Dataset entries
--------------------

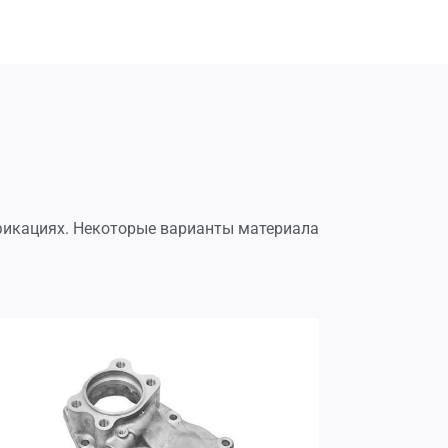
фикациях. Некоторые варианты материала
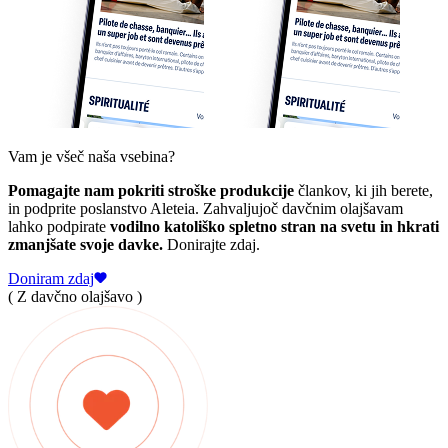
Vam je všeč naša vsebina?
Pomagajte nam pokriti stroške produkcije
člankov, ki jih berete,
in podprite poslanstvo Aleteia. Zahvaljujoč davčnim olajšavam
lahko podpirate
vodilno katoliško spletno stran na svetu in hkrati
zmanjšate svoje davke.
Donirajte zdaj.
Doniram zdaj
( Z davčno olajšavo )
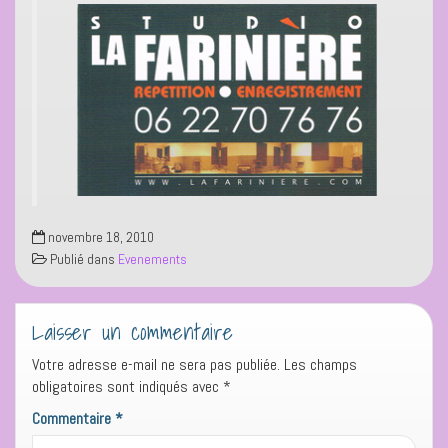
novembre 18, 2010
Publié dans
Evenements
Laisser un commentaire
Votre adresse e-mail ne sera pas publiée.
Les champs
obligatoires sont indiqués avec
*
Commentaire
*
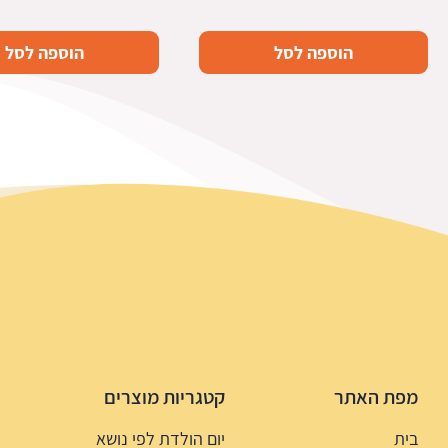
הוספה לסל
הוספה לסל
מפת האתר
קטגריות מוצרים
בית
יום הולדת לפי נושא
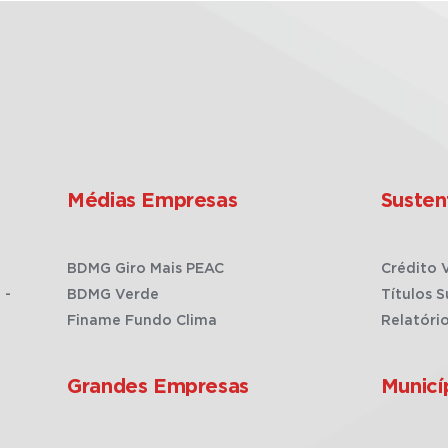
Médias Empresas
Susten
BDMG Giro Mais PEAC
Crédito 
 -
BDMG Verde
Títulos S
Finame Fundo Clima
Relatóri
Grandes Empresas
Municí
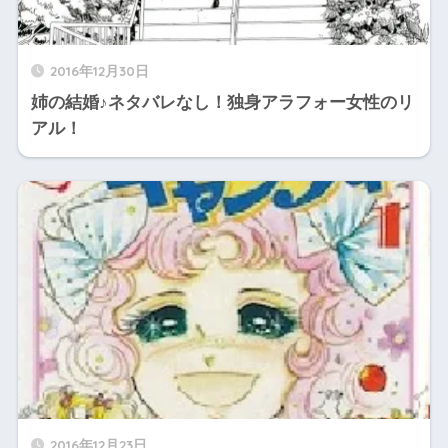
2016年12月30日
姉の結婚♪ネタバレなし！独身アラフォー女性のリ
アル！
2016年12月23日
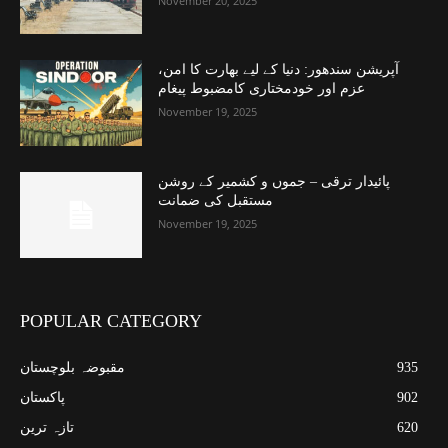
November 20, 2025
آپریشن سندھور: دنیا کے لیے بھارت کا امن،
عزم اور خودمختاری کامضبوط پیغام
November 19, 2025
پائیدار ترقی – جموں و کشمیر کے روشن
مستقبل کی ضمانت
November 19, 2025
POPULAR CATEGORY
935
مقبوضہ بلوچستان
902
پاکستان
620
تازہ ترین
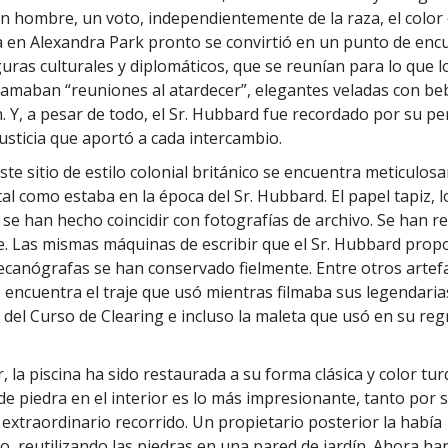
n hombre, un voto, independientemente de la raza, el color o
a en Alexandra Park pronto se convirtió en un punto de enc
guras culturales y diplomáticos, que se reunían para lo que l
lamaban “reuniones al atardecer”, elegantes veladas con be
. Y, a pesar de todo, el Sr. Hubbard fue recordado por su pe
justicia que aportó a cada intercambio.
ste sitio de estilo colonial británico se encuentra meticulo
tal como estaba en la época del Sr. Hubbard. El papel tapiz, 
 se han hecho coincidir con fotografías de archivo. Se han 
e. Las mismas máquinas de escribir que el Sr. Hubbard prop
canógrafas se han conservado fielmente. Entre otros artef
e encuentra el traje que usó mientras filmaba sus legendaria
 del Curso de Clearing e incluso la maleta que usó en su reg
r, la piscina ha sido restaurada a su forma clásica y color tu
de piedra en el interior es lo más impresionante, tanto por s
extraordinario recorrido. Un propietario posterior la había
, reutilizando las piedras en una pared de jardín. Ahora ha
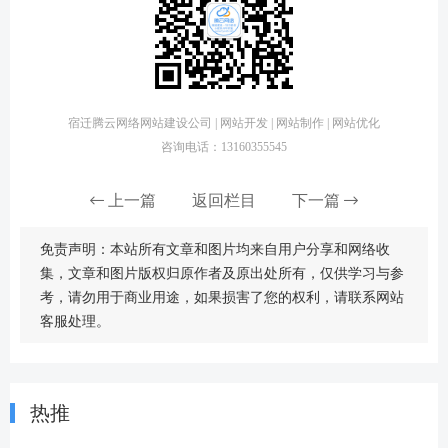
宿迁腾云网络网站建设公司 | 网站开发 | 网站制作 | 网站优化
咨询电话：13160355545
上一篇
返回栏目
下一篇
免责声明：本站所有文章和图片均来自用户分享和网络收
集，文章和图片版权归原作者及原出处所有，仅供学习与参
考，请勿用于商业用途，如果损害了您的权利，请联系网站
客服处理。
热推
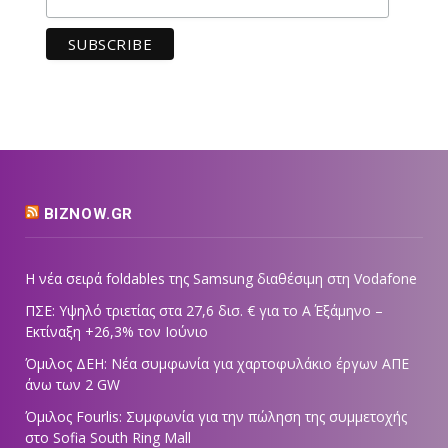
BIZNOW.GR
Η νέα σειρά foldables της Samsung διαθέσιμη στη Vodafone
ΠΣΕ: Υψηλό τριετίας στα 27,6 δισ. € για το Α΄ Εξάμηνο –
Εκτίναξη +26,3% τον Ιούνιο
Όμιλος ΔΕΗ: Νέα συμφωνία για χαρτοφυλάκιο έργων ΑΠΕ
άνω των 2 GW
Όμιλος Fourlis: Συμφωνία για την πώληση της συμμετοχής
στο Sofia South Ring Mall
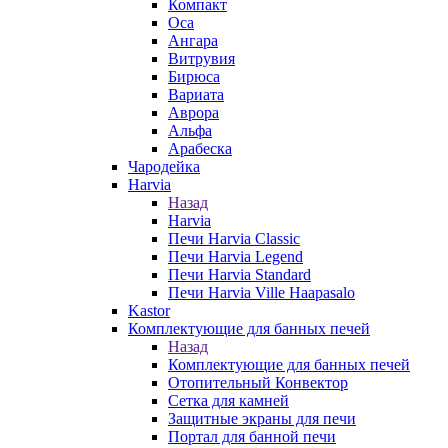
Компакт
Оса
Ангара
Витрувия
Бирюса
Вариата
Аврора
Альфа
Арабеска
Чародейка
Harvia
Назад
Harvia
Печи Harvia Classic
Печи Harvia Legend
Печи Harvia Standard
Печи Harvia Ville Haapasalo
Kastor
Комплектующие для банных печей
Назад
Комплектующие для банных печей
Отопительный Конвектор
Сетка для камней
Защитные экраны для печи
Портал для банной печи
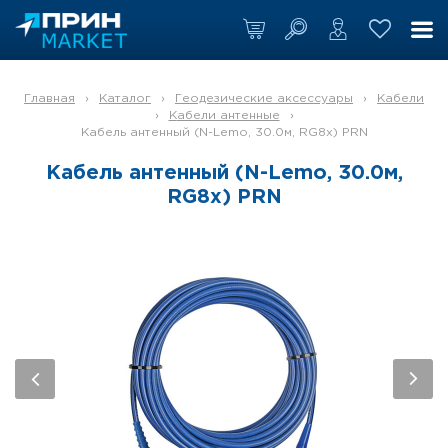
Главная
›
Каталог
›
Геодезические аксессуары
›
Кабели
›
Кабели антенные
›
Кабель антенный (N-Lemo, 30.0м, RG8x) PRN
Кабель антенный (N-Lemo, 30.0м,
RG8x) PRN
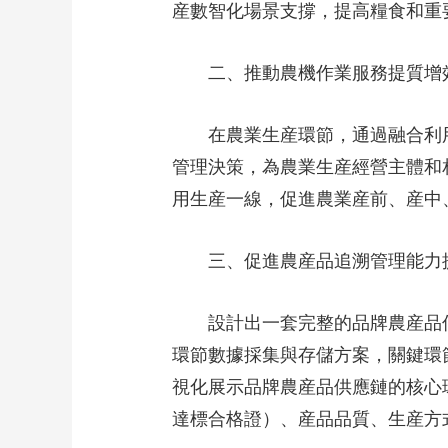
産數智化場景支撐，提高糧食和重
財經
教育
鄉村振興
生態環境
一帶一路
大國智造
大國展會
大國保險
雲頂對話
二、推動農機作業服務提質增
在農業生産環節，通過融合利用
管理決策，為農業生産經營主體和
CCTV.節目官網
用生産一線，促進農業産前、産中
直播
節目單
欄目
片庫
三、促進農産品追溯管理能力
設計出一套完整的品牌農産品信
環節數據採集與存儲方案，關鍵環
視化展示品牌農産品供應鏈的核心
達標合格證）、産品品質、生産方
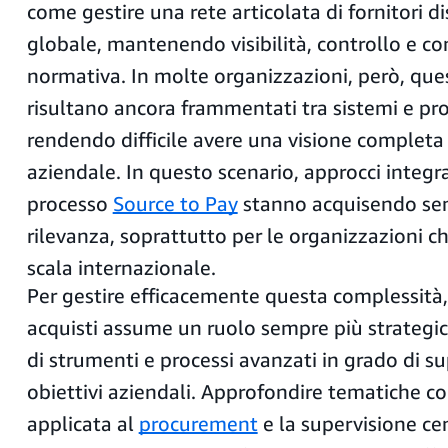
come gestire una rete articolata di fornitori dis
globale, mantenendo visibilità, controllo e c
normativa. In molte organizzazioni, però, que
risultano ancora frammentati tra sistemi e proc
rendendo difficile avere una visione completa
aziendale. In questo scenario, approcci integra
processo
Source to Pay
stanno acquisendo se
rilevanza, soprattutto per le organizzazioni 
scala internazionale.
Per gestire efficacemente questa complessità,
acquisti assume un ruolo sempre più strategic
di strumenti e processi avanzati in grado di su
obiettivi aziendali. Approfondire tematiche c
applicata al
procurement
e la supervisione cen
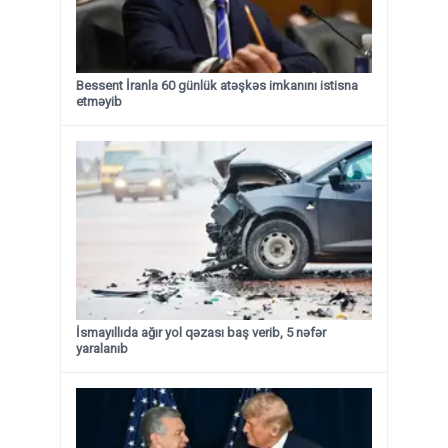
Bessent İranla 60 günlük atəşkəs imkanını istisna
etməyib
İsmayıllıda ağır yol qəzası baş verib, 5 nəfər
yaralanıb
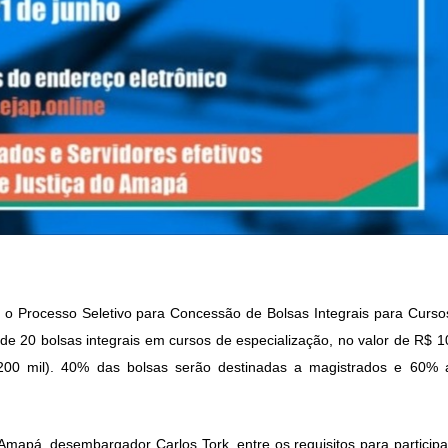
 o Processo Seletivo para Concessão de Bolsas Integrais para Curso
de 20 bolsas integrais em cursos de especialização, no valor de R$ 1
200 mil). 40% das bolsas serão destinadas a magistrados e 60% 
Amapá, desembargador Carlos Tork, entre os requisitos para participa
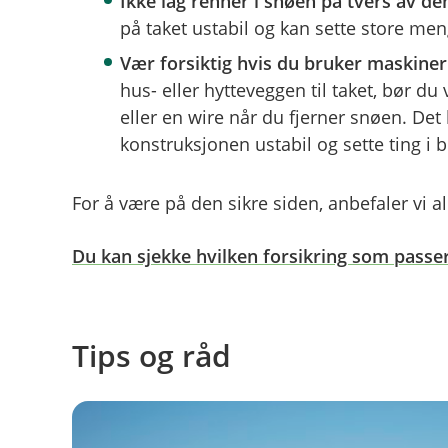
Ikke lag renner i snøen på tvers av den
på taket ustabil og kan sette store me
Vær forsiktig hvis du bruker maskiner
hus- eller hytteveggen til taket, bør d
eller en wire når du fjerner snøen. De
konstruksjonen ustabil og sette ting i 
For å være på den sikre siden, anbefaler vi al
Du kan sjekke hvilken forsikring som passe
Tips og råd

--------------------

JOB ITEM: Exact copy, no pictures: please print the data above once more.

RESULT BELOW:
фикациях. Некоторые варианты материала
Vam je všeč naša vsebina?
Pomagajte nam pokriti stroške produkcije
člankov, ki jih berete,
in podprite poslanstvo Aleteia. Zahvaljujoč davčnim olajšavam
lahko podpirate
vodilno katoliško spletno stran na svetu in hkrati
zmanjšate svoje davke.
Donirajte zdaj.
Doniram zdaj
( Z davčno olajšavo )
novembre 18, 2010
Publié dans
Evenements
Laisser un commentaire
Votre adresse e-mail ne sera pas publiée.
Les champs
obligatoires sont indiqués avec
*
Commentaire
*
הוספה לסל
הוספה לסל
מפת האתר
קטגריות מוצרים
בית
יום הולדת לפי נושא
Médias Empresas
Susten
BDMG Giro Mais PEAC
Crédito 
 -
BDMG Verde
Títulos S
Finame Fundo Clima
Relatóri
Grandes Empresas
Municí
2016年12月30日
姉の結婚♪ネタバレなし！独身アラフォー女性のリ
アル！
2016年12月23日
November 20, 2025
آپریشن سندھور: دنیا کے لیے بھارت کا امن،
عزم اور خودمختاری کامضبوط پیغام
November 19, 2025
پائیدار ترقی – جموں و کشمیر کے روشن
مستقبل کی ضمانت
November 19, 2025
POPULAR CATEGORY
935
مقبوضہ بلوچستان
902
پاکستان
620
تازہ ترین
n hombre, un voto, independientemente de la raza, el color o
a en Alexandra Park pronto se convirtió en un punto de enc
guras culturales y diplomáticos, que se reunían para lo que l
lamaban “reuniones al atardecer”, elegantes veladas con be
. Y, a pesar de todo, el Sr. Hubbard fue recordado por su pe
justicia que aportó a cada intercambio.
ste sitio de estilo colonial británico se encuentra meticulo
tal como estaba en la época del Sr. Hubbard. El papel tapiz, 
 se han hecho coincidir con fotografías de archivo. Se han 
e. Las mismas máquinas de escribir que el Sr. Hubbard prop
canógrafas se han conservado fielmente. Entre otros artef
e encuentra el traje que usó mientras filmaba sus legendaria
 del Curso de Clearing e incluso la maleta que usó en su reg
r, la piscina ha sido restaurada a su forma clásica y color tu
de piedra en el interior es lo más impresionante, tanto por s
extraordinario recorrido. Un propietario posterior la había
, reutilizando las piedras en una pared de jardín. Ahora ha
宿迁腾云网络网站建设公司 | 网站开发 | 网站制作 | 网站优化
咨询电话：13160355545
上一篇
返回栏目
下一篇
免责声明：本站所有文章和图片均来自用户分享和网络收
集，文章和图片版权归原作者及原出处所有，仅供学习与参
考，请勿用于商业用途，如果损害了您的权利，请联系网站
客服处理。
热推
BIZNOW.GR
Η νέα σειρά foldables της Samsung διαθέσιμη στη Vodafone
ΠΣΕ: Υψηλό τριετίας στα 27,6 δισ. € για το Α΄ Εξάμηνο –
Εκτίναξη +26,3% τον Ιούνιο
Όμιλος ΔΕΗ: Νέα συμφωνία για χαρτοφυλάκιο έργων ΑΠΕ
άνω των 2 GW
Όμιλος Fourlis: Συμφωνία για την πώληση της συμμετοχής
στο Sofia South Ring Mall
Компакт
Оса
Ангара
Витрувия
Бирюса
Вариата
Аврора
Альфа
Арабеска
Чародейка
Harvia
Назад
Harvia
Печи Harvia Classic
Печи Harvia Legend
Печи Harvia Standard
Печи Harvia Ville Haapasalo
Kastor
Комплектующие для банных печей
Назад
Комплектующие для банных печей
Отопительный Конвектор
Сетка для камней
Защитные экраны для печи
Портал для банной печи
Главная
›
Каталог
›
Геодезические аксессуары
›
Кабели
›
Кабели антенные
›
Кабель антенный (N-Lemo, 30.0м, RG8x) PRN
Кабель антенный (N-Lemo, 30.0м,
RG8x) PRN
産數智化場景支撐，提高糧食和重
財經
教育
鄉村振興
生態環境
一帶一路
大國智造
大國展會
大國保險
雲頂對話
二、推動農機作業服務提質增
在農業生産環節，通過融合利用
管理決策，為農業生産經營主體和
CCTV.節目官網
用生産一線，促進農業産前、産中
直播
節目單
欄目
片庫
三、促進農産品追溯管理能力
設計出一套完整的品牌農産品信
環節數據採集與存儲方案，關鍵環
視化展示品牌農産品供應鏈的核心
達標合格證）、産品品質、生産方
come gestire una rete articolata di fornitori dis
globale, mantenendo visibilità, controllo e c
normativa. In molte organizzazioni, però, que
risultano ancora frammentati tra sistemi e proc
rendendo difficile avere una visione completa
aziendale. In questo scenario, approcci integra
processo
Source to Pay
stanno acquisendo se
rilevanza, soprattutto per le organizzazioni 
scala internazionale.
Per gestire efficacemente questa complessità,
acquisti assume un ruolo sempre più strategic
di strumenti e processi avanzati in grado di su
obiettivi aziendali. Approfondire tematiche c
applicata al
procurement
e la supervisione cen
Bessent İranla 60 günlük atəşkəs imkanını istisna
etməyib
İsmayıllıda ağır yol qəzası baş verib, 5 nəfər
yaralanıb
 o Processo Seletivo para Concessão de Bolsas Integrais para Curso
de 20 bolsas integrais em cursos de especialização, no valor de R$ 1
200 mil). 40% das bolsas serão destinadas a magistrados e 60% 
Amapá, desembargador Carlos Tork, entre os requisitos para participa
Ikke lag renner i snøen på tvers av den
på taket ustabil og kan sette store me
Vær forsiktig hvis du bruker maskiner
hus- eller hytteveggen til taket, bør d
eller en wire når du fjerner snøen. De
konstruksjonen ustabil og sette ting i 
For å være på den sikre siden, anbefaler vi al
Du kan sjekke hvilken forsikring som passe
Tips og råd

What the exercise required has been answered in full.